Top of Data under study
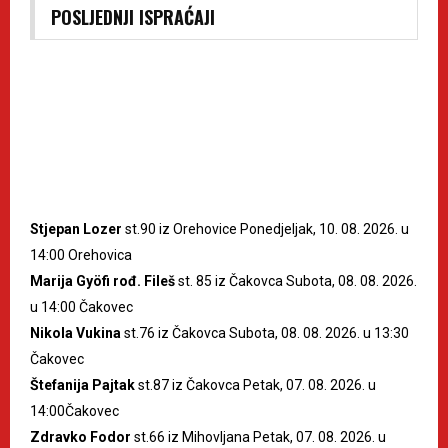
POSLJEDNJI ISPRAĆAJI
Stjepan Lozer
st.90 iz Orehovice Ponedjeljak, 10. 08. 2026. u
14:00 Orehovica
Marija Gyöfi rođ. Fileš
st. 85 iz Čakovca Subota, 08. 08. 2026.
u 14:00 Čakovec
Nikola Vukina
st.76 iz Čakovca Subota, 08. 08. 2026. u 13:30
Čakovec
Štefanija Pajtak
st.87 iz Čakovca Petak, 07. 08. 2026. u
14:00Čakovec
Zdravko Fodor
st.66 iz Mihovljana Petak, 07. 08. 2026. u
Bottom of Data under study
Top of Data under study
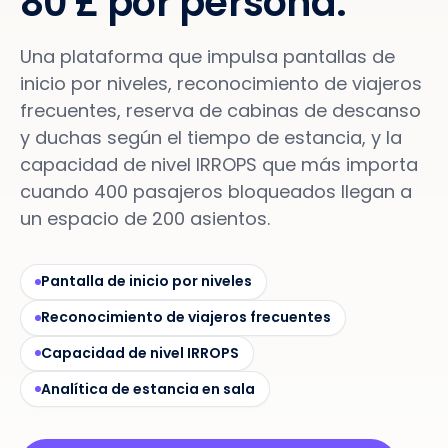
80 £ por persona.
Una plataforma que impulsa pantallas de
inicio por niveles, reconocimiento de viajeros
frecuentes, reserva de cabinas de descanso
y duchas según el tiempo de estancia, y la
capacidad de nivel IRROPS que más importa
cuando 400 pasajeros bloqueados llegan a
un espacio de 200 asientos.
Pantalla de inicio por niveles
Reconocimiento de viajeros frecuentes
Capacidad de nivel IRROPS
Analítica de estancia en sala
Bottom of Data under study
Assigned task — Out of the data above, transcribe exactly and only the lines starting with the line that has "POSLJEDNJI ISPRAĆAJI" and going on through the line that has "st.66 iz Mihovljana Petak, 07. 08. 2026. u", both included.

Response to the exercise —
POSLJEDNJI ISPRAĆAJI
Stjepan Lozer
st.90 iz Orehovice Ponedjeljak, 10. 08. 2026. u
14:00 Orehovica
Marija Gyöfi rođ. Fileš
st. 85 iz Čakovca Subota, 08. 08. 2026.
u 14:00 Čakovec
Nikola Vukina
st.76 iz Čakovca Subota, 08. 08. 2026. u 13:30
Čakovec
Štefanija Pajtak
st.87 iz Čakovca Petak, 07. 08. 2026. u
14:00Čakovec
Zdravko Fodor
st.66 iz Mihovljana Petak, 07. 08. 2026. u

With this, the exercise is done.